** Material shown follows **

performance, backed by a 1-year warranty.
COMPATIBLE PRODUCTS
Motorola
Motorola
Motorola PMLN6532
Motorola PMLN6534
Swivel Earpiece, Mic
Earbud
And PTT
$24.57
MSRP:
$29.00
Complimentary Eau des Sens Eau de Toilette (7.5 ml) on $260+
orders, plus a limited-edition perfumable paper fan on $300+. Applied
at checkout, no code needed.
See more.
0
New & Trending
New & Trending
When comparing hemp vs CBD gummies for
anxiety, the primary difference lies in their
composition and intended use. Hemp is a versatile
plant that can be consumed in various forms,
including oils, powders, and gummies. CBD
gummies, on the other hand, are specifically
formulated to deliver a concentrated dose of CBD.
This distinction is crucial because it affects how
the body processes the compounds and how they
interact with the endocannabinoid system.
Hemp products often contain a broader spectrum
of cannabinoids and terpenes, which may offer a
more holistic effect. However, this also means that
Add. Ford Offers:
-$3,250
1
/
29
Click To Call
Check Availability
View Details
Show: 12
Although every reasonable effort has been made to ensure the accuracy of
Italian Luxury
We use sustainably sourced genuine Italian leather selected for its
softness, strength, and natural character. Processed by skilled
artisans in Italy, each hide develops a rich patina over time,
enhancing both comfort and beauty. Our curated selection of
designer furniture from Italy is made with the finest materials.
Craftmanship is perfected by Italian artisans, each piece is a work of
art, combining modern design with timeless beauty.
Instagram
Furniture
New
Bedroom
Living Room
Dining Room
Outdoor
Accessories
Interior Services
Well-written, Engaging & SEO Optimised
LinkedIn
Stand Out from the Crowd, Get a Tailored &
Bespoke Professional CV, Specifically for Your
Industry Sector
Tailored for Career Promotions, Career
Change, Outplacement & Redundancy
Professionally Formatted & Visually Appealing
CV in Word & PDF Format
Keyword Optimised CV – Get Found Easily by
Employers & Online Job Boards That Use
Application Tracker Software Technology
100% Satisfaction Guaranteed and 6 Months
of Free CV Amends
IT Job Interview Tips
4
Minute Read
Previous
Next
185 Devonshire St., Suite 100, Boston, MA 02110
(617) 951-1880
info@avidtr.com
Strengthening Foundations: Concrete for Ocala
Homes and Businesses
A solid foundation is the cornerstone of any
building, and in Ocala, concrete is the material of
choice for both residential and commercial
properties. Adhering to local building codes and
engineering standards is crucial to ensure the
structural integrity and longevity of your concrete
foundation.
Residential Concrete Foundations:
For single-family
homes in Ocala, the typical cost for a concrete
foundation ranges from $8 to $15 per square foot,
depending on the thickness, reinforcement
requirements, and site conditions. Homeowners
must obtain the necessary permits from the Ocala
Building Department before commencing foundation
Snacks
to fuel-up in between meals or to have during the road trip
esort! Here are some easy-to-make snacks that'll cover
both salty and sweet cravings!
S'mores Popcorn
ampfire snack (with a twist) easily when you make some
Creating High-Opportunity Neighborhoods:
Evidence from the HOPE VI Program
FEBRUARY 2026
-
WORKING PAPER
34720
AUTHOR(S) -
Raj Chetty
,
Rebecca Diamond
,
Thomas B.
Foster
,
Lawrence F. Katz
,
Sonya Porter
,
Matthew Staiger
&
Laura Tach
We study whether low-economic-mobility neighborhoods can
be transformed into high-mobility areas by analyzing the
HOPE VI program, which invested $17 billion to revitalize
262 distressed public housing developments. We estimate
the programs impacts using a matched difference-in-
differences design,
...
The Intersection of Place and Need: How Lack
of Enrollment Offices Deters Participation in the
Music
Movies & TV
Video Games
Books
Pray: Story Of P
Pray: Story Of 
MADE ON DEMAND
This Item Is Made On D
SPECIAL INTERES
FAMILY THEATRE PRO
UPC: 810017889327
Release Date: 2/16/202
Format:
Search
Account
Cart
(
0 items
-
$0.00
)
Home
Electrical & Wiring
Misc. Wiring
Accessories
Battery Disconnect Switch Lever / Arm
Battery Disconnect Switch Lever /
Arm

** End of Material shown **

▸ **To-do item**: Please write out the whole listing above again, swapping every "Motorola" for "Kenwood" and leaving the rest unchanged.

▸ **Task result**:
performance, backed by a 1-year warranty.
COMPATIBLE PRODUCTS
Kenwood
Kenwood
Kenwood PMLN6532
Kenwood PMLN6534
Swivel Earpiece, Mic
Earbud
And PTT
$24.57
MSRP:
$29.00
Complimentary Eau des Sens Eau de Toilette (7.5 ml) on $260+
orders, plus a limited-edition perfumable paper fan on $300+. Applied
at checkout, no code needed.
See more.
0
New & Trending
New & Trending
When comparing hemp vs CBD gummies for
anxiety, the primary difference lies in their
composition and intended use. Hemp is a versatile
plant that can be consumed in various forms,
including oils, powders, and gummies. CBD
gummies, on the other hand, are specifically
formulated to deliver a concentrated dose of CBD.
This distinction is crucial because it affects how
the body processes the compounds and how they
interact with the endocannabinoid system.
Hemp products often contain a broader spectrum
of cannabinoids and terpenes, which may offer a
more holistic effect. However, this also means that
Add. Ford Offers:
-$3,250
1
/
29
Click To Call
Check Availability
View Details
Show: 12
Although every reasonable effort has been made to ensure the accuracy of
Italian Luxury
We use sustainably sourced genuine Italian leather selected for its
softness, strength, and natural character. Processed by skilled
artisans in Italy, each hide develops a rich patina over time,
enhancing both comfort and beauty. Our curated selection of
designer furniture from Italy is made with the finest materials.
Craftmanship is perfected by Italian artisans, each piece is a work of
art, combining modern design with timeless beauty.
Instagram
Furniture
New
Bedroom
Living Room
Dining Room
Outdoor
Accessories
Interior Services
Well-written, Engaging & SEO Optimised
LinkedIn
Stand Out from the Crowd, Get a Tailored &
Bespoke Professional CV, Specifically for Your
Industry Sector
Tailored for Career Promotions, Career
Change, Outplacement & Redundancy
Professionally Formatted & Visually Appealing
CV in Word & PDF Format
Keyword Optimised CV – Get Found Easily by
Employers & Online Job Boards That Use
Application Tracker Software Technology
100% Satisfaction Guaranteed and 6 Months
of Free CV Amends
IT Job Interview Tips
4
Minute Read
Previous
Next
185 Devonshire St., Suite 100, Boston, MA 02110
(617) 951-1880
info@avidtr.com
Strengthening Foundations: Concrete for Ocala
Homes and Businesses
A solid foundation is the cornerstone of any
building, and in Ocala, concrete is the material of
choice for both residential and commercial
properties. Adhering to local building codes and
engineering standards is crucial to ensure the
structural integrity and longevity of your concrete
foundation.
Residential Concrete Foundations:
For single-family
homes in Ocala, the typical cost for a concrete
foundation ranges from $8 to $15 per square foot,
depending on the thickness, reinforcement
requirements, and site conditions. Homeowners
must obtain the necessary permits from the Ocala
Building Department before commencing foundation
Snacks
to fuel-up in between meals or to have during the road trip
esort! Here are some easy-to-make snacks that'll cover
both salty and sweet cravings!
S'mores Popcorn
ampfire snack (with a twist) easily when you make some
Creating High-Opportunity Neighborhoods:
Evidence from the HOPE VI Program
FEBRUARY 2026
-
WORKING PAPER
34720
AUTHOR(S) -
Raj Chetty
,
Rebecca Diamond
,
Thomas B.
Foster
,
Lawrence F. Katz
,
Sonya Porter
,
Matthew Staiger
&
Laura Tach
We study whether low-economic-mobility neighborhoods can
be transformed into high-mobility areas by analyzing the
HOPE VI program, which invested $17 billion to revitalize
262 distressed public housing developments. We estimate
the programs impacts using a matched difference-in-
differences design,
...
The Intersection of Place and Need: How Lack
of Enrollment Offices Deters Participation in the
Music
Movies & TV
Video Games
Books
Pray: Story Of P
Pray: Story Of 
MADE ON DEMAND
This Item Is Made On D
SPECIAL INTERES
FAMILY THEATRE PRO
UPC: 810017889327
Release Date: 2/16/202
Format:
Search
Account
Cart
(
0 items
-
$0.00
)
Home
Electrical & Wiring
Misc. Wiring
Accessories
Battery Disconnect Switch Lever / Arm
Battery Disconnect Switch Lever /
Arm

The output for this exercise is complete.